Numerical Analysis of an Embedded Pile in Fractured Rock

Resumo

The determination of the load capacity of deep foundation elements is complex and requires the
definition of a good physical and mathematical model that expresses an adequate approximation of the installation
process, interaction mechanisms and the failure mode. In particular, piles embedded in rocks add difficulty to
predictions due to scarcity of specimen tests of the rock to define appropriate stress-strain relations, and
information about rock integrity in field. To overcome these issues, the Brazilian national practice of deep
foundations uses semi-empirical methods to predict load capacity validated with loading tests. In this context, the
present work presents a load capacity analysis of a deep foundation element embedded in rock using finite element
approach which is directly compared with axial compression static loading test, and semi-empirical predictions.
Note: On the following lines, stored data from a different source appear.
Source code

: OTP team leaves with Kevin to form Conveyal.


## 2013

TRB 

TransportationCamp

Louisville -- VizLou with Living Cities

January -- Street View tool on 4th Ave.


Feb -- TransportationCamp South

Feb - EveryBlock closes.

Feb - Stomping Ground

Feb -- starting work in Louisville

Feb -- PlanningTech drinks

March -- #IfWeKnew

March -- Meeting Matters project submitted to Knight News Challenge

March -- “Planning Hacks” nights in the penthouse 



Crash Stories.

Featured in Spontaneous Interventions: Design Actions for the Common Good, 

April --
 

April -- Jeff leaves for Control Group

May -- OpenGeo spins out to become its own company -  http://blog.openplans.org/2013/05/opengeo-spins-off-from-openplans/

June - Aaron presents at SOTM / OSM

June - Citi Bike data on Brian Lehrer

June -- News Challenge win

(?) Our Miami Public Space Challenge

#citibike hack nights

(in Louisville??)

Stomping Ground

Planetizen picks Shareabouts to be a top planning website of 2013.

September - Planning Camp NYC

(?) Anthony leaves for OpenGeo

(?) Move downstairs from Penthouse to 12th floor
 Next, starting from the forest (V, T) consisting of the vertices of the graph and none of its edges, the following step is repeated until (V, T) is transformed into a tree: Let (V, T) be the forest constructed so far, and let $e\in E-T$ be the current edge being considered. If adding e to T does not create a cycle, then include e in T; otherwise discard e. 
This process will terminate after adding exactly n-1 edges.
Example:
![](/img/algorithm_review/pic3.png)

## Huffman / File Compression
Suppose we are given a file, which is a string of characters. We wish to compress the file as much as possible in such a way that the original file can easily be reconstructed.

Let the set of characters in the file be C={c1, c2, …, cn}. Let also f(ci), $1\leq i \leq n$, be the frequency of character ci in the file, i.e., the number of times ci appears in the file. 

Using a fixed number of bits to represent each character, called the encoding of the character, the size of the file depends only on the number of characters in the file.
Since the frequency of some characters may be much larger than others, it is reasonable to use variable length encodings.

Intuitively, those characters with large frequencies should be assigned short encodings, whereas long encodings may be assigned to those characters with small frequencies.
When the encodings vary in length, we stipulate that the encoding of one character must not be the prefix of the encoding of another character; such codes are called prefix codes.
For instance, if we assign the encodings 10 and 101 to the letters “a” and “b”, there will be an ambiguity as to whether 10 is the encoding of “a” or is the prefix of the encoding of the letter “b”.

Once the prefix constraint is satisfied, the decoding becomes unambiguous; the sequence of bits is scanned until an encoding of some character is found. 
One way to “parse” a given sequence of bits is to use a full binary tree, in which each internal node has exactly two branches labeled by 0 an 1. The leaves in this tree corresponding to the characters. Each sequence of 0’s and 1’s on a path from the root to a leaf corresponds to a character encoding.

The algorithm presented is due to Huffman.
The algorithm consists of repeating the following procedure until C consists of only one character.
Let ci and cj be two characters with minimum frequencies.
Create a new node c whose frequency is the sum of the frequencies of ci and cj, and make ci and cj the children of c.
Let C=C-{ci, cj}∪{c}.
The pile was modeled considering elastic behavior, soil layers and fractured rocks were modeled considering the
elastoplastic model of Mohr Coulomb. Interaction mechanisms were modeled considering a normal rigid contact
behavior and penalty for tangential behavior. Results of two analyzes were presented in the paper: an analysis
defined considering a set of parameters derived based on in situ investigation (Standard Penetration Test - SPT
and Cone test - CPT) and; a parametric analysis to investigate the influence of the interaction coefficient. The
results presented contribute to the understanding of the behavior of embedded piles in situ and aims to help in the
definition of suitable models for prediction in future works.